● **Task statement**
Beginning at the top of the material, repeat each line exactly, and stop once the line with "屍人として蘇ったことも手伝い" has been written.

┄┄┄┄┄┄┄┄┄┄

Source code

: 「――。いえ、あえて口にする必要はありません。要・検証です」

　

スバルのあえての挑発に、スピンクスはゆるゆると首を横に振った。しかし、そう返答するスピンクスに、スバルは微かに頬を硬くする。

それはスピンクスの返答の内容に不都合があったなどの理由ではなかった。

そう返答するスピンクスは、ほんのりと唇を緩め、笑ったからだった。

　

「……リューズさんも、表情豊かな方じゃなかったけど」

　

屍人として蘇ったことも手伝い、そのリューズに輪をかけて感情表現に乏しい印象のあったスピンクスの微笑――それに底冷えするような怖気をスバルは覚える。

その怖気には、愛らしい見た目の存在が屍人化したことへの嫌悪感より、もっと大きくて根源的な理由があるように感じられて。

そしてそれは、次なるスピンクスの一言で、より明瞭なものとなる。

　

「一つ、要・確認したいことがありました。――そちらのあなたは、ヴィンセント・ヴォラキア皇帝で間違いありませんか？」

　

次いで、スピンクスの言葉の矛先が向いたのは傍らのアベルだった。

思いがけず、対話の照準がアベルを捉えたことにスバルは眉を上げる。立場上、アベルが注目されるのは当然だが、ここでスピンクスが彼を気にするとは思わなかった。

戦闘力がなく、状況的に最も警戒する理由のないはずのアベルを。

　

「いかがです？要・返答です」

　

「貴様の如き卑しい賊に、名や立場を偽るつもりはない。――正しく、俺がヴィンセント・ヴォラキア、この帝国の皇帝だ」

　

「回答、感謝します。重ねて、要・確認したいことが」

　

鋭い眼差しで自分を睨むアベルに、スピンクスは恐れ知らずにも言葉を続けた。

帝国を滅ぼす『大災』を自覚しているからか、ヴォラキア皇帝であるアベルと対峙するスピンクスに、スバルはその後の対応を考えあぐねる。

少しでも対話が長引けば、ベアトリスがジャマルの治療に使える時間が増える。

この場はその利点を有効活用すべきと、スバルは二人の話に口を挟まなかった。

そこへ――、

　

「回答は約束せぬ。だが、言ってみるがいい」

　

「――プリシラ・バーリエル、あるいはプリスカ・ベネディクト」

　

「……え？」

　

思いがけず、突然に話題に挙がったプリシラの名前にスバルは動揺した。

┄┄┄┄┄┄┄┄┄┄

● **Your response**
Source code

: 「――。いえ、あえて口にする必要はありません。要・検証です」

　

スバルのあえての挑発に、スピンクスはゆるゆると首を横に振った。しかし、そう返答するスピンクスに、スバルは微かに頬を硬くする。

それはスピンクスの返答の内容に不都合があったなどの理由ではなかった。

そう返答するスピンクスは、ほんのりと唇を緩め、笑ったからだった。

　

「……リューズさんも、表情豊かな方じゃなかったけど」

　

屍人として蘇ったことも手伝い、そのリューズに輪をかけて感情表現に乏しい印象のあったスピンクスの微笑――それに底冷えするような怖気をスバルは覚える。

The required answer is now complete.